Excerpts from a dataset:
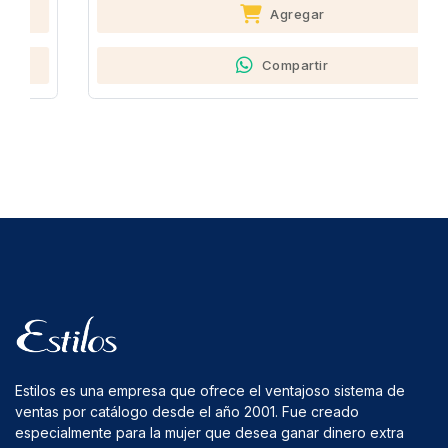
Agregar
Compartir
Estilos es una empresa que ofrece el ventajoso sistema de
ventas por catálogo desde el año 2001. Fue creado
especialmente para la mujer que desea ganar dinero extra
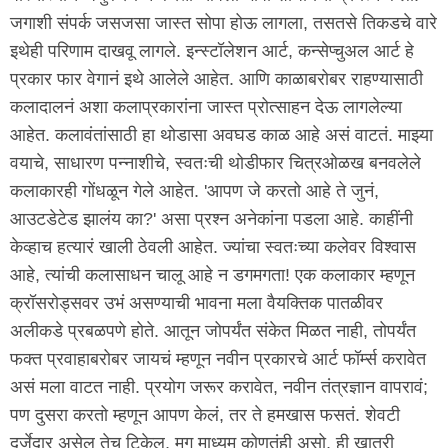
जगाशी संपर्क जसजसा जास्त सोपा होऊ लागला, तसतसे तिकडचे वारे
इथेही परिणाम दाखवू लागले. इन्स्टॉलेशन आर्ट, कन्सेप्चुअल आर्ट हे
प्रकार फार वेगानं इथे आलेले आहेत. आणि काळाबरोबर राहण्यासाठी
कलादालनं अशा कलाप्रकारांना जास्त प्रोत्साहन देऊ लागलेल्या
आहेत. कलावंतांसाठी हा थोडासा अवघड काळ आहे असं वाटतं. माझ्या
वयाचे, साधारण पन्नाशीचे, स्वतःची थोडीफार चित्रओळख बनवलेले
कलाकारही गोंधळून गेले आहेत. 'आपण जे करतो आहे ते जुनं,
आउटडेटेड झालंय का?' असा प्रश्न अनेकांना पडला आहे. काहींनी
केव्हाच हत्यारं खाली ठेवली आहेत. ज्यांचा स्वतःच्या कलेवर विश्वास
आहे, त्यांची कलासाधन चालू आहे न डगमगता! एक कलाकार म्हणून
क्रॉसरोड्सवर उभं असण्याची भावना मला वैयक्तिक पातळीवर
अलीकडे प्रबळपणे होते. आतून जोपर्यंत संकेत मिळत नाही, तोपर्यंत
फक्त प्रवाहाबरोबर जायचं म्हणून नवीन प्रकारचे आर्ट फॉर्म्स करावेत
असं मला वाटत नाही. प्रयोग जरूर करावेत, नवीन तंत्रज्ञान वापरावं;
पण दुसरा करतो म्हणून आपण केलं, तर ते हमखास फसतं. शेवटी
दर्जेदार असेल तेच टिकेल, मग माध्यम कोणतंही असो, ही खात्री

Exercise objective:
Return exactly the lines in the records above, beginning with the one that holds "असं मला वाटत" and ending with the last.

Written answer:
असं मला वाटत नाही. प्रयोग जरूर करावेत, नवीन तंत्रज्ञान वापरावं;
पण दुसरा करतो म्हणून आपण केलं, तर ते हमखास फसतं. शेवटी
दर्जेदार असेल तेच टिकेल, मग माध्यम कोणतंही असो, ही खात्री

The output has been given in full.